In just one week, four fires, reaching flames of 5 to 7 meters in height, laid waste to around 170 hectares of the indigenous territory. Fernández expressed frustration at the lack of support from firefighters, lamenting, “The firefighters do not bring water, what are they going to put out the fire with? For that reason, we are outraged.”

Jorge Barboza, chief of the Perez Zeledón Fire Station, acknowledged the annual occurrence of fires in the indigenous territory during the summer. He highlighted the challenges faced by firefighters, including the necessity to navigate security protocols due to the potential threat of attacks while entering the area.

“The area is quite complicated and presents insecurity for the fire department, especially at night, since the personnel are exposed to poisonous snake bites and because it is, in some way, guarded by the same armed neighbors to protect their lands,” Barboza noted.

The indigenous community expressed disillusionment with the perceived undervaluation of their reclaimed land by firefighters.
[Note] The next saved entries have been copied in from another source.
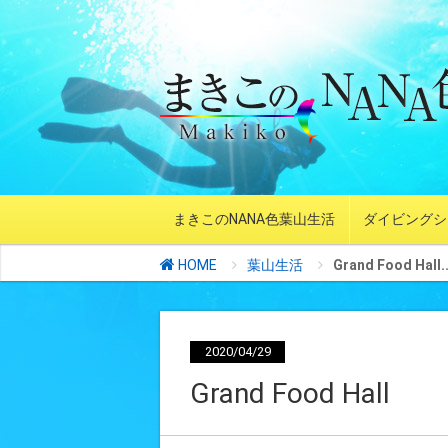
まきこのNANA色葉山生活
ダイビングシ
HOME
葉山生活
Grand Food Hall..
2020/04/29
Grand Food Hall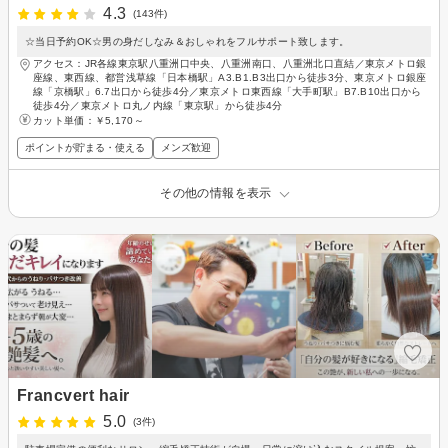
4.3
(143件)
☆当日予約OK☆男の身だしなみ＆おしゃれをフルサポート致します。
アクセス：JR各線東京駅八重洲口中央、八重洲南口、八重洲北口直結／東京メトロ銀
座線、東西線、都営浅草線「日本橋駅」A3.B1.B3出口から徒歩3分、東京メトロ銀座
線「京橋駅」6.7出口から徒歩4分／東京メトロ東西線「大手町駅」B7.B10出口から
徒歩4分／東京メトロ丸ノ内線「東京駅」から徒歩4分
カット単価：
￥5,170～
ポイントが貯まる・使える
メンズ歓迎
その他の情報を表示
Francvert hair
5.0
(3件)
Despite formerly being used for pasture, the land now sustains approximately 60 indigenous families and provides habitat for numerous bird species.

Efforts to restore the ravaged territories of Yuwi Senaglö, Kono Jú, and Nama Jú through reforestation had commenced with donated trees.

The indigenous leaders of China Kichá commenced the de facto recovery of indigenous lands in 2018, citing decades of non-compliance with Indigenous Law and land grant decrees. Since then, they have consistently reported instances of harassment and violence, including arson allegedly ordered by opposing farmers.